INNER JOIN 返回中的1,000,000行的75％table1 。第二个查询不会返回25万其他行，如你所想。相反，它尝试创建一个笛卡尔积，并删除750,000个匹配行。因此，它试图返回6,000,000次; 1,000,000-750,000行。这是一个膨胀的6× 10 ¹² 行结果集。

您可能想要这样：

  SELECT * FROM table1 
 LEFT JOIN table2 ON table2.number = table1.number 
 WHERE table2.number IS NULL 
  

这会返回 table2中不存在的行 table1 code>。

您可能也会对 FULL OUTER JOIN 感兴趣：

SELECT * FROM table1
FULL OUTER JOIN table2 ON table2.number = table1.number
WHERE table1.number IS NULL AND table2 .nu​​mber IS NULL


这将返回两个表中在其他表上没有匹配项的行。

When I execute the following query:

SELECT * FROM `table1` 
 INNER JOIN table2 ON table2.number = table1.number

I get the result within 2 seconds. There are about 6 millions records in table2 and 1 million records in table1

table2.number and table1.number are indexed.
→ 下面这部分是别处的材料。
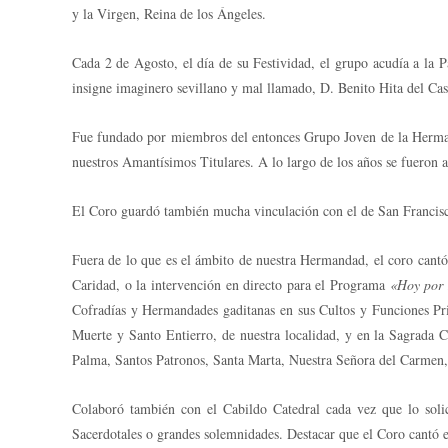
y la Virgen, Reina de los Ángeles.
Cada 2 de Agosto, el día de su Festividad, el grupo acudía a la
insigne imaginero sevillano y mal llamado, D. Benito Hita del Cas
Fue fundado por miembros del entonces Grupo Joven de la Hermanda
nuestros Amantísimos Titulares. A lo largo de los años se fueron
El Coro guardó también mucha vinculación con el de San Francisc
Fuera de lo que es el ámbito de nuestra Hermandad, el coro cantó
Caridad, o la intervención en directo para el Programa
«Hoy por
Cofradías y Hermandades gaditanas en sus Cultos y Funciones Pri
Muerte y Santo Entierro, de nuestra localidad, y en la Sagrada
Palma, Santos Patronos, Santa Marta, Nuestra Señora del Carmen,
Colaboró también con el Cabildo Catedral cada vez que lo solic
Sacerdotales o grandes solemnidades. Destacar que el Coro cantó e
Now I want to get a list of numbers that not exist. Like this:

SELECT * FROM `table1` 
 INNER JOIN table2 ON table2.number != table1.number

It take forever and still hanging.. How to fix?

解决方案

Let's say your first INNER JOIN returns 75% of the 1,000,000 rows in table1. The second query does not return the 250,000 other rows as you think. Instead, it attempts to create a Cartesian product and remove the 750,000 matching rows. Thus it's trying to return 6,000,000×1,000,000-750,000 rows. That's a bulging 6×10¹² row result set.

You probably want this:

SELECT * FROM table1
LEFT JOIN table2 ON table2.number = table1.number
WHERE table2.number IS NULL

This returns rows in table1 not present in table2.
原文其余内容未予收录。